◆ About this exercise ◆
Repeat the data as given. Images do not go in the copy.

Circuit design text data:
____________________
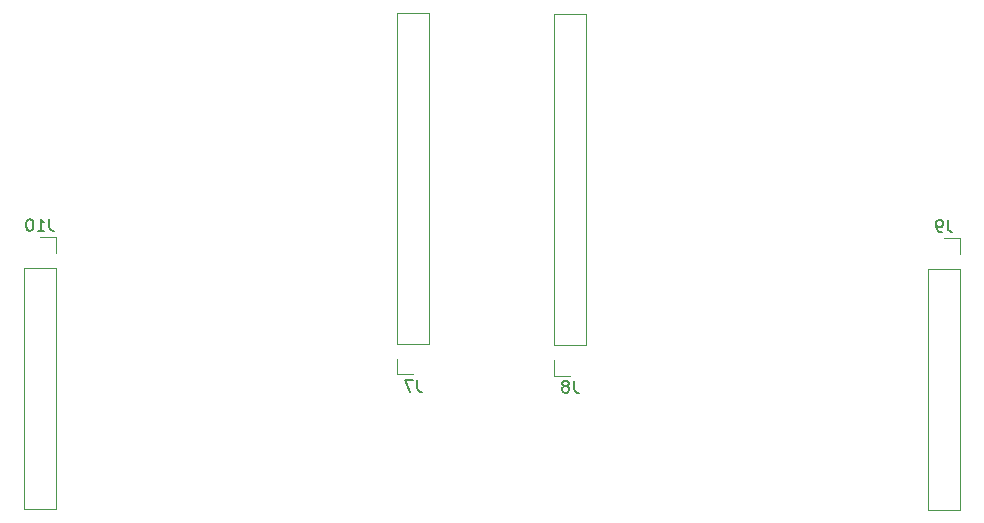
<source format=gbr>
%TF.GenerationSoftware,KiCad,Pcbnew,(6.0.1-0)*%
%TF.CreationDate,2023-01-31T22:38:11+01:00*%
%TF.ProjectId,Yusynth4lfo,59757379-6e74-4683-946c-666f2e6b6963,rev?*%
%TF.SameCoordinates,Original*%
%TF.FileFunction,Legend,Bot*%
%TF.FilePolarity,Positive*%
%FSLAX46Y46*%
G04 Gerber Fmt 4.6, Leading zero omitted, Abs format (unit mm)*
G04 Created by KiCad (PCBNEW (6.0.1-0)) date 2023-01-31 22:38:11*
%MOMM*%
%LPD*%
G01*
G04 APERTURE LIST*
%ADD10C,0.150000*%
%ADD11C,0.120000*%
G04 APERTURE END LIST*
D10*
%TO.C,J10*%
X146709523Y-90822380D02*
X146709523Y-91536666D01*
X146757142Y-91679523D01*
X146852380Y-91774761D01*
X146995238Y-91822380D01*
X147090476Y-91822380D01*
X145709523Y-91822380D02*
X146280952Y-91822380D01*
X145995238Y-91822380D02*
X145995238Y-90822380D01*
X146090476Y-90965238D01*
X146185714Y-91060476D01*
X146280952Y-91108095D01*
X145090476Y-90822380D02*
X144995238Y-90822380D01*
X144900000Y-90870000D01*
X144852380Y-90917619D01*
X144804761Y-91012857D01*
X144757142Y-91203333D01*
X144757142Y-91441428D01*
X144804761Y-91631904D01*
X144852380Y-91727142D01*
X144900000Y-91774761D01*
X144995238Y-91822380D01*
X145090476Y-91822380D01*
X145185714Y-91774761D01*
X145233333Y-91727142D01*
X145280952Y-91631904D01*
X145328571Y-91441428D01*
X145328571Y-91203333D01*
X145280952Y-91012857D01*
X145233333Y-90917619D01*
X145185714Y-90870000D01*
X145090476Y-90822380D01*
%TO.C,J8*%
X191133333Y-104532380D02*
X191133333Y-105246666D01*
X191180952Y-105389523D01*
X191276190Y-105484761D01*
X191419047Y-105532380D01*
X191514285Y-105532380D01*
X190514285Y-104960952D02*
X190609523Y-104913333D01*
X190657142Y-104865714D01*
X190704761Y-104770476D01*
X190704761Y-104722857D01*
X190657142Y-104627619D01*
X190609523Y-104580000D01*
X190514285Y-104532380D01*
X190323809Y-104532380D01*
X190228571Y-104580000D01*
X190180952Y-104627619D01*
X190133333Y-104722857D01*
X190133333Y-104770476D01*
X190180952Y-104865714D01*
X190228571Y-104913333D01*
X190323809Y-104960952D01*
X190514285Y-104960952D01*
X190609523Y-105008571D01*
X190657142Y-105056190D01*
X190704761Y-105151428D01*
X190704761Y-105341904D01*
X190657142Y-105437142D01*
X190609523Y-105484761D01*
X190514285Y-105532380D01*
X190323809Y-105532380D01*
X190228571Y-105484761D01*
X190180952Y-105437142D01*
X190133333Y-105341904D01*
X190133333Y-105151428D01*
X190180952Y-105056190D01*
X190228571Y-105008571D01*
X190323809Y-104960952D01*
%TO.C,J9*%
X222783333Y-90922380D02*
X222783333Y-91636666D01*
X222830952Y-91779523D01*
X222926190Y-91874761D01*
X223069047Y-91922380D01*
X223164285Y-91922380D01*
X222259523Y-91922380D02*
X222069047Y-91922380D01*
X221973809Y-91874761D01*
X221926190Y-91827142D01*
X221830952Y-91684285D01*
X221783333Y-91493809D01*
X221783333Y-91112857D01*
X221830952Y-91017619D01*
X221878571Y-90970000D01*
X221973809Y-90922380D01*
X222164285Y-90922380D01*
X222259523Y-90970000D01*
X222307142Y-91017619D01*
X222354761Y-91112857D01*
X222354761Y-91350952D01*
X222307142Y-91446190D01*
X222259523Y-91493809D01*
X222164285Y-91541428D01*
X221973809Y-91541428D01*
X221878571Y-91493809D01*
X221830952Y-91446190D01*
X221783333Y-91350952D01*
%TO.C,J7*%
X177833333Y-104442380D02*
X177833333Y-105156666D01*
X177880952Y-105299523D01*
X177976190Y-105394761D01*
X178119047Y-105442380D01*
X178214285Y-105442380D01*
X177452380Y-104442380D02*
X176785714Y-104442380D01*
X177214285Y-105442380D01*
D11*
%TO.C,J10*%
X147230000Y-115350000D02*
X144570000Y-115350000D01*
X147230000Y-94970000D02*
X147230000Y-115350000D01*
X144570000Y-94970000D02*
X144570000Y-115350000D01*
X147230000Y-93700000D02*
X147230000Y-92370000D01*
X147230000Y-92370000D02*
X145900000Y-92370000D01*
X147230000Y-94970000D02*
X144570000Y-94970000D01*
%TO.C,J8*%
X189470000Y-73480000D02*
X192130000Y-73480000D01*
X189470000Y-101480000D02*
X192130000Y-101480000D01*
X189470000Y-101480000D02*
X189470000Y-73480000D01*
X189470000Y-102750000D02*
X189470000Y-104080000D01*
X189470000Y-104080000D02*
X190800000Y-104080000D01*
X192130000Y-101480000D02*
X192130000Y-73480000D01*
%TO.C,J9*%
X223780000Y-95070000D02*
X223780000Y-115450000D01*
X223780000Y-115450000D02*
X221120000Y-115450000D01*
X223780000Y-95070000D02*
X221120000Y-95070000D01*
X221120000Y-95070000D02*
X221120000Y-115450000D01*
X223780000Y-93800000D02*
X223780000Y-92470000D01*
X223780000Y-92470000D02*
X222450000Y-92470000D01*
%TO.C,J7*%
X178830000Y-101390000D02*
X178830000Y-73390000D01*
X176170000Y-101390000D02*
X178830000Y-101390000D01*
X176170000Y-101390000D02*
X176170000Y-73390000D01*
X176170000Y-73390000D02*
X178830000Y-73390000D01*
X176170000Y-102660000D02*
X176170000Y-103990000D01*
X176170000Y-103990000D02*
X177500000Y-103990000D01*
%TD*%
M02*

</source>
____________________
◆ Written solution ◆
<source format=gbr>
%TF.GenerationSoftware,KiCad,Pcbnew,(6.0.1-0)*%
%TF.CreationDate,2023-01-31T22:38:11+01:00*%
%TF.ProjectId,Yusynth4lfo,59757379-6e74-4683-946c-666f2e6b6963,rev?*%
%TF.SameCoordinates,Original*%
%TF.FileFunction,Legend,Bot*%
%TF.FilePolarity,Positive*%
%FSLAX46Y46*%
G04 Gerber Fmt 4.6, Leading zero omitted, Abs format (unit mm)*
G04 Created by KiCad (PCBNEW (6.0.1-0)) date 2023-01-31 22:38:11*
%MOMM*%
%LPD*%
G01*
G04 APERTURE LIST*
%ADD10C,0.150000*%
%ADD11C,0.120000*%
G04 APERTURE END LIST*
D10*
%TO.C,J10*%
X146709523Y-90822380D02*
X146709523Y-91536666D01*
X146757142Y-91679523D01*
X146852380Y-91774761D01*
X146995238Y-91822380D01*
X147090476Y-91822380D01*
X145709523Y-91822380D02*
X146280952Y-91822380D01*
X145995238Y-91822380D02*
X145995238Y-90822380D01*
X146090476Y-90965238D01*
X146185714Y-91060476D01*
X146280952Y-91108095D01*
X145090476Y-90822380D02*
X144995238Y-90822380D01*
X144900000Y-90870000D01*
X144852380Y-90917619D01*
X144804761Y-91012857D01*
X144757142Y-91203333D01*
X144757142Y-91441428D01*
X144804761Y-91631904D01*
X144852380Y-91727142D01*
X144900000Y-91774761D01*
X144995238Y-91822380D01*
X145090476Y-91822380D01*
X145185714Y-91774761D01*
X145233333Y-91727142D01*
X145280952Y-91631904D01*
X145328571Y-91441428D01*
X145328571Y-91203333D01*
X145280952Y-91012857D01*
X145233333Y-90917619D01*
X145185714Y-90870000D01*
X145090476Y-90822380D01*
%TO.C,J8*%
X191133333Y-104532380D02*
X191133333Y-105246666D01*
X191180952Y-105389523D01*
X191276190Y-105484761D01*
X191419047Y-105532380D01*
X191514285Y-105532380D01*
X190514285Y-104960952D02*
X190609523Y-104913333D01*
X190657142Y-104865714D01*
X190704761Y-104770476D01*
X190704761Y-104722857D01*
X190657142Y-104627619D01*
X190609523Y-104580000D01*
X190514285Y-104532380D01*
X190323809Y-104532380D01*
X190228571Y-104580000D01*
X190180952Y-104627619D01*
X190133333Y-104722857D01*
X190133333Y-104770476D01*
X190180952Y-104865714D01*
X190228571Y-104913333D01*
X190323809Y-104960952D01*
X190514285Y-104960952D01*
X190609523Y-105008571D01*
X190657142Y-105056190D01*
X190704761Y-105151428D01*
X190704761Y-105341904D01*
X190657142Y-105437142D01*
X190609523Y-105484761D01*
X190514285Y-105532380D01*
X190323809Y-105532380D01*
X190228571Y-105484761D01*
X190180952Y-105437142D01*
X190133333Y-105341904D01*
X190133333Y-105151428D01*
X190180952Y-105056190D01*
X190228571Y-105008571D01*
X190323809Y-104960952D01*
%TO.C,J9*%
X222783333Y-90922380D02*
X222783333Y-91636666D01*
X222830952Y-91779523D01*
X222926190Y-91874761D01*
X223069047Y-91922380D01*
X223164285Y-91922380D01*
X222259523Y-91922380D02*
X222069047Y-91922380D01*
X221973809Y-91874761D01*
X221926190Y-91827142D01*
X221830952Y-91684285D01*
X221783333Y-91493809D01*
X221783333Y-91112857D01*
X221830952Y-91017619D01*
X221878571Y-90970000D01*
X221973809Y-90922380D01*
X222164285Y-90922380D01*
X222259523Y-90970000D01*
X222307142Y-91017619D01*
X222354761Y-91112857D01*
X222354761Y-91350952D01*
X222307142Y-91446190D01*
X222259523Y-91493809D01*
X222164285Y-91541428D01*
X221973809Y-91541428D01*
X221878571Y-91493809D01*
X221830952Y-91446190D01*
X221783333Y-91350952D01*
%TO.C,J7*%
X177833333Y-104442380D02*
X177833333Y-105156666D01*
X177880952Y-105299523D01*
X177976190Y-105394761D01*
X178119047Y-105442380D01*
X178214285Y-105442380D01*
X177452380Y-104442380D02*
X176785714Y-104442380D01*
X177214285Y-105442380D01*
D11*
%TO.C,J10*%
X147230000Y-115350000D02*
X144570000Y-115350000D01*
X147230000Y-94970000D02*
X147230000Y-115350000D01*
X144570000Y-94970000D02*
X144570000Y-115350000D01*
X147230000Y-93700000D02*
X147230000Y-92370000D01*
X147230000Y-92370000D02*
X145900000Y-92370000D01*
X147230000Y-94970000D02*
X144570000Y-94970000D01*
%TO.C,J8*%
X189470000Y-73480000D02*
X192130000Y-73480000D01*
X189470000Y-101480000D02*
X192130000Y-101480000D01*
X189470000Y-101480000D02*
X189470000Y-73480000D01*
X189470000Y-102750000D02*
X189470000Y-104080000D01*
X189470000Y-104080000D02*
X190800000Y-104080000D01*
X192130000Y-101480000D02*
X192130000Y-73480000D01*
%TO.C,J9*%
X223780000Y-95070000D02*
X223780000Y-115450000D01*
X223780000Y-115450000D02*
X221120000Y-115450000D01*
X223780000Y-95070000D02*
X221120000Y-95070000D01*
X221120000Y-95070000D02*
X221120000Y-115450000D01*
X223780000Y-93800000D02*
X223780000Y-92470000D01*
X223780000Y-92470000D02*
X222450000Y-92470000D01*
%TO.C,J7*%
X178830000Y-101390000D02*
X178830000Y-73390000D01*
X176170000Y-101390000D02*
X178830000Y-101390000D01*
X176170000Y-101390000D02*
X176170000Y-73390000D01*
X176170000Y-73390000D02*
X178830000Y-73390000D01*
X176170000Y-102660000D02*
X176170000Y-103990000D01*
X176170000Y-103990000D02*
X177500000Y-103990000D01*
%TD*%
M02*

</source>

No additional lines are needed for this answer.